- **Text shown**

********

For a simple example, think of a rounded rect. Typically this would draw as a quad (a pair of triangles), and a shader would calculate the rounded corners.

There's also a lot of compositing and clipping that happens in a UI (e.g. a large widget inside a scrollbox) which is challenging to do on GPU as these get nested.

danlcaza|1 year ago

Modern 3D rendering APIs (like Metal, D3D12 and Vulkan and D3D11 to some extent) offer far more flexibility than the traditional triangles-and-materials approach. Rendering in Brisk leverages complex shaders that directly process drawing commands on GPU, avoiding the intermediate step of converting them into a list of triangles.

For text rendering, Brisk uses FreeType to render glyphs on the CPU and caches these glyphs in a GPU-accessible texture, which is reused for improved performance. This approach is common among GUI toolkits for handling graphics and fonts.

In addition to this, Brisk employs SDF (signed distance field) graphics wherever possible, which are entirely computed in shaders.

gosub100|1 year ago

I think it just means the texture image for the widgets are loaded into gpu memory space instead of a traditional framebuffer that gets copied to the gpu.

********

- **Task list**
• A. Answer these questions from the thread on GPU rendering of user interfaces, marking each answer to match:
(i) What does the first comment say a rounded rect is typically drawn as?
(ii) Which library does Brisk use to render glyphs on the CPU?
(iii) According to the last comment, where are the texture images for the widgets loaded?
• B. Write the next part of the thread on GPU rendering of user interfaces, starting after its final comment.

********

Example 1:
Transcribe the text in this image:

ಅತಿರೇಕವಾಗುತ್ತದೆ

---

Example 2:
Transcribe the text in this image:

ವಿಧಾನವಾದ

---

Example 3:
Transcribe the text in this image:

********

- **Responses in order**
• A.
(i) A quad (a pair of triangles), with a shader calculating the rounded corners.
(ii) FreeType.
(iii) Into GPU memory space, instead of a traditional framebuffer that gets copied to the GPU.

• B.
I dabbled in 3D for a while too and was astonished how much 2D stuff there is for it.

wczekalski|1 year ago

My friend and I used to build a cross platform UI library in OCaml called… brisk. We didn’t make it production ready so i am sure the naming is a coincidence https://github.com/briskml/brisk.

danlcaza|1 year ago

Unfortunately, I didn't come across your library when checking for name collisions. You're right, this is purely a coincidence.

samiv|1 year ago

The one thing I have to wonder is:

  How many people really want to spend time programming their UIs?
I use Qt myself and one of the best things about the framework and toolkit is the UI tooling that allows me to drag and drop and visually create my UIs in the UI Designer app.

I find that for any non-trivial application this type of boilerplate is best done with good tooling that just works and lets the UI to be knocked up fast and efficiently.

I also wrote an UI system for my game engine but it's completely drag & drop in the editor. Styling (skinning) is also via UI builder.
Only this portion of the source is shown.